助産師の世界と妄想 12 <妄想の世界にはリスクマネージメントということばは生まれない>

手元に「助産所開業マニュアル 2013年版」(日本助産師会出版)があります。


少し前に書店で見かけたので購入したのでした。


「はじめに」では「平成11年に初版を発行した」とありますが、1999年以降、書店でこの開業マニュアルが取り扱われているのを見たのは初めてでした。

本書は平成11年に初版を発行した。この書をひもとけば開業のノウハウが具体的に分かるようになっている。平成19年4月1日より、良質な医療を提供する体制の確立を図るための医療法等の一部を改正する法律が施行され、産婦人科の嘱託医師と嘱託医療機関を定めることが義務化された。また、医療安全管理指針、院内安全対策指針、医薬品業務手順書、医療機器の保守点検に関する計画、整備が助産所に求められた。
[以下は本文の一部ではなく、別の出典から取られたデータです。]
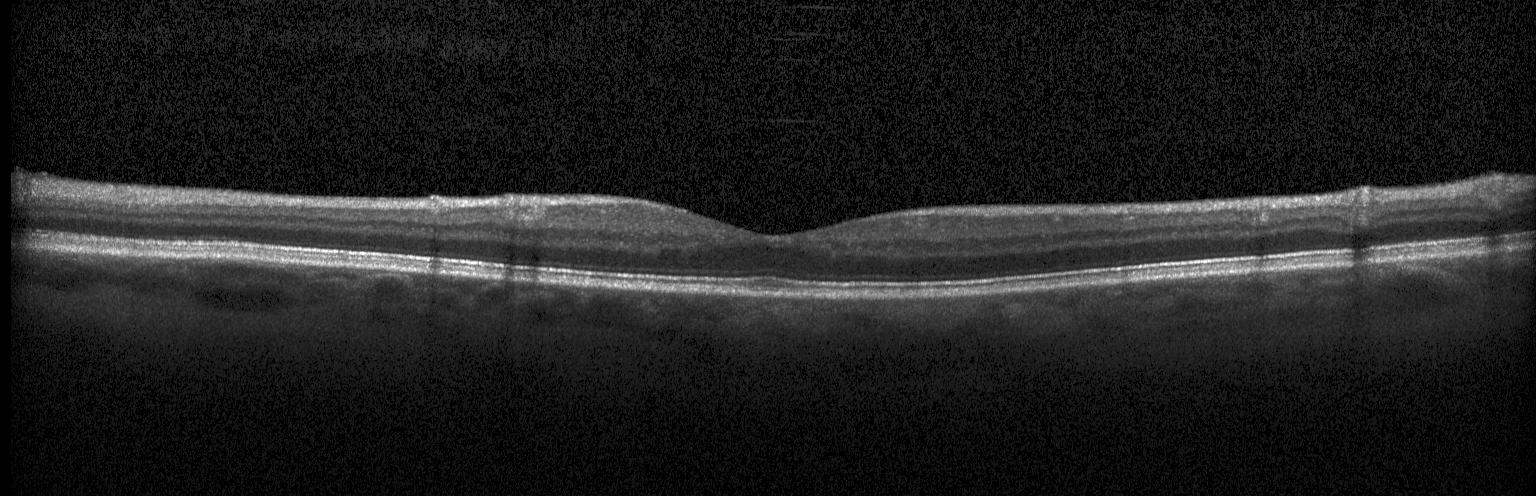 Spectral-domain OCT; Heidelberg Spectralis; OCT B-scan; centered on the fovea. Finding: no choroidal neovascularization, diabetic macular edema, or drusen.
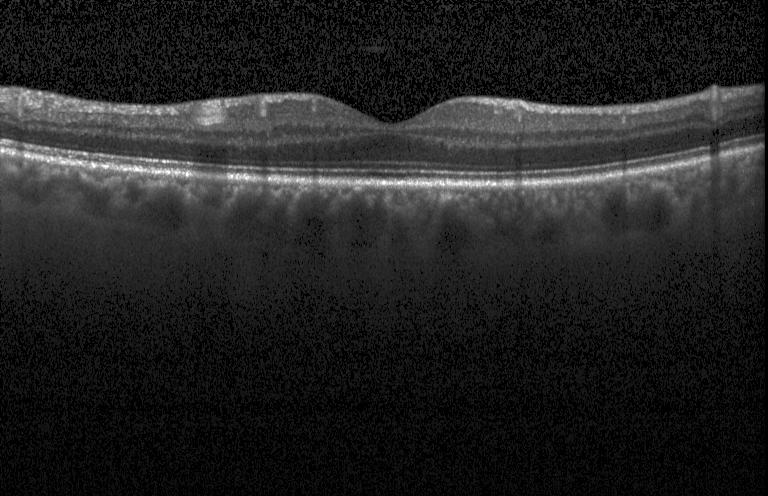

Heidelberg Spectralis OCT system. OCT line scan — This B-scan demonstrates no choroidal neovascularization, no diabetic macular edema, and no drusen.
医療施設としての管理体制を整えるとともに、実際の助産ケアに関しては「助産所業務ガイドライン」を遵守していただきたい。

1950年代から助産所の開設が医療法で認められたというのに、1999年まで助産所開設に関するマニュアルがなかったことも意外ですが、それは風前の灯火になっていた助産所が1980年代後半になって脚光を浴びはじめたために必要性がでてきたという経緯ではないかと思います。


「はじめに」の中にある「助産業務ガイドライン」(pdf注意)の2014年版にあるように、ガイドラインは2004年に初めて作られました。


その背景には、琴子ちゃんと琴子ちゃんのお母さん、そしてご家族が「助産院は安全?」と社会に声をあげたことがあったのだろうと推測しています。



リスクマネージメントの視点が少ない>



パラパラと中を見て、期待したことがありました。
それは助産所リスクマネージメントについてどのように書かれているかという点でした。


全国の助産所でヒヤリとしたことやインシデントレポートを集めて、医療事故再発防止対策をたてるように改善されたのか。


ホメオパシーのような民間療法・代替療法を取り入れることについてのリスクマネージメントが明確に示されるようになったのか。


その2点を期待したのでした。


ところが、目次をみても「リスクマネージメント」という独立した項はなく、「事故の防止とトラブル発生の予防」は「助産師と保険」という中に含まれているだけです。
しかも以下のように説明されています。

医療事故は、単純あるいは基本的な確認ミス等、初歩的なケアレスミスであることが多い。それゆえ、一人ひとりの対象に基本的な事項から気を抜かずに関わることが大切である。

助産院は安全?」という問題提起や、あのホメオパシーの事故からの教訓が何も生かされていないと思いました。


あ、でも開業することなんて少しも考えていない私がこの助産所開業マニュアルを購入した理由は、「分娩期の助産技術」(p.91)に公然と「会陰切開術」と「会陰裂傷(切開)縫合術」の方法が詳細に書かれていたので、後日記事にするためでした。


まるで助産師にそれが法的に認められたかのようにするっと業務に入れられていることに驚きました。


看護師さんたちの内診では刑事事件にまで世の中を動かすのに、自分たちの医療行為には法的根拠は求めない。
助産師の、いえ一部の助産師のこのなんともアウトローな感覚の世界をもう少し考えてみようと、購入したのでした。


<妄想の世界にはリスクマネージメントという言葉は生まれない>


このあたりから「助産師の思い込みと妄想」という記事を書き始めました。


医療事故の発端はたしかに「単純あるいは基本的な確認ミス等、初歩的なケアレスミス」が多いものです。
「その薬品だと思った」「その用量だと思った」「ラベルを確認したつもりだった」など。


それは「思い込み」と言換えられます。



でも個人の責任にするのではなく「人は誰でも間違えるのであるから、システムで事故を予防する必要がある」という考え方が医療現場に浸透したことは「医療安全対策について思うとあれこれ」で書きました。


人の思い込みによる事故を未然に防ぐ為に、カラーシリンジ(色と接続口サイズを変えた注射器)を導入したりアラーム音で注意喚起したり、他のスタッフの経験に学ぶ研修を取り入れたりしています。


でもその「思い込み」も医学という共通の知識が根底にあるから、未然の事故防止対策に生かされます。


それを超えた妄想の世界には、リスクマネージメントという言葉は生まれないのだとこのマニュアルを読んで感じました。
いえ、慎重に開業されている方々には本当に申し訳ないのですけれど。